▶ _Exercise instructions_:
Please read the records below and return each line holding the string "around".

▶ _Materials provided_:
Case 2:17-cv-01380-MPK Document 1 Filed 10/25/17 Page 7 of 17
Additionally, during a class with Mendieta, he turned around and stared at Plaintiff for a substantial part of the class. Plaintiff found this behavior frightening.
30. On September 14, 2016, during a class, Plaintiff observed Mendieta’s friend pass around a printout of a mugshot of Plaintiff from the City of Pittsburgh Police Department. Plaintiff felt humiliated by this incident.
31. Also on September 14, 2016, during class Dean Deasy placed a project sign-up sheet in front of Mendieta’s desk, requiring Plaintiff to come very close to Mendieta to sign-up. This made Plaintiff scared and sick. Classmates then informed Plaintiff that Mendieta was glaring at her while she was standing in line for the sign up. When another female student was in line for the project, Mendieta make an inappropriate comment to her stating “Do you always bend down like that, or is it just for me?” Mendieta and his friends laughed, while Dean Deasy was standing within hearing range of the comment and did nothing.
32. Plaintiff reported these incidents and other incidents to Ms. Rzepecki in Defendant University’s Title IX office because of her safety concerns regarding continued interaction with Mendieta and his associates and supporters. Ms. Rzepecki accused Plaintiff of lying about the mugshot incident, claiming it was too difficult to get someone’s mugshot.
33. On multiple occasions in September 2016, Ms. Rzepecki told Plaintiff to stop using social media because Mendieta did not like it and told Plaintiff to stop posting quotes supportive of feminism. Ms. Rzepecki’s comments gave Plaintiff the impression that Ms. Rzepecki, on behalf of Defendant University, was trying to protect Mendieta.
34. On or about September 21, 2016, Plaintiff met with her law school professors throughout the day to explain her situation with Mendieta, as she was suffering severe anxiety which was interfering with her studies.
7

▶ _The completed task_:
Additionally, during a class with Mendieta, he turned around and stared at Plaintiff for a substantial part of the class. Plaintiff found this behavior frightening.
30. On September 14, 2016, during a class, Plaintiff observed Mendieta’s friend pass around a printout of a mugshot of Plaintiff from the City of Pittsburgh Police Department. Plaintiff felt humiliated by this incident.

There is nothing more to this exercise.